[Records from a data collection]
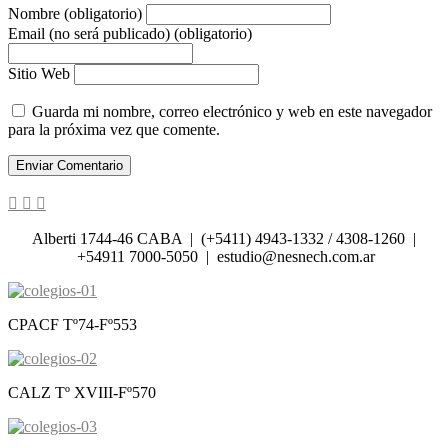
Nombre (obligatorio)
Email (no será publicado) (obligatorio)
Sitio Web
Guarda mi nombre, correo electrónico y web en este navegador
para la próxima vez que comente.
Alberti 1744-46 CABA | (+5411) 4943-1332 / 4308-1260 |
+54911 7000-5050 | estudio@nesnech.com.ar
CPACF Tº74-Fº553
CALZ Tº XVIII-Fº570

#### REQUEST:
Please copy out every line of text from the items above word for word, leaving the pictures out of your answer.

#### OUTPUT FOR THIS EXERCISE:
Nombre (obligatorio)
Email (no será publicado) (obligatorio)
Sitio Web
Guarda mi nombre, correo electrónico y web en este navegador
para la próxima vez que comente.
Alberti 1744-46 CABA | (+5411) 4943-1332 / 4308-1260 |
+54911 7000-5050 | estudio@nesnech.com.ar
CPACF Tº74-Fº553
CALZ Tº XVIII-Fº570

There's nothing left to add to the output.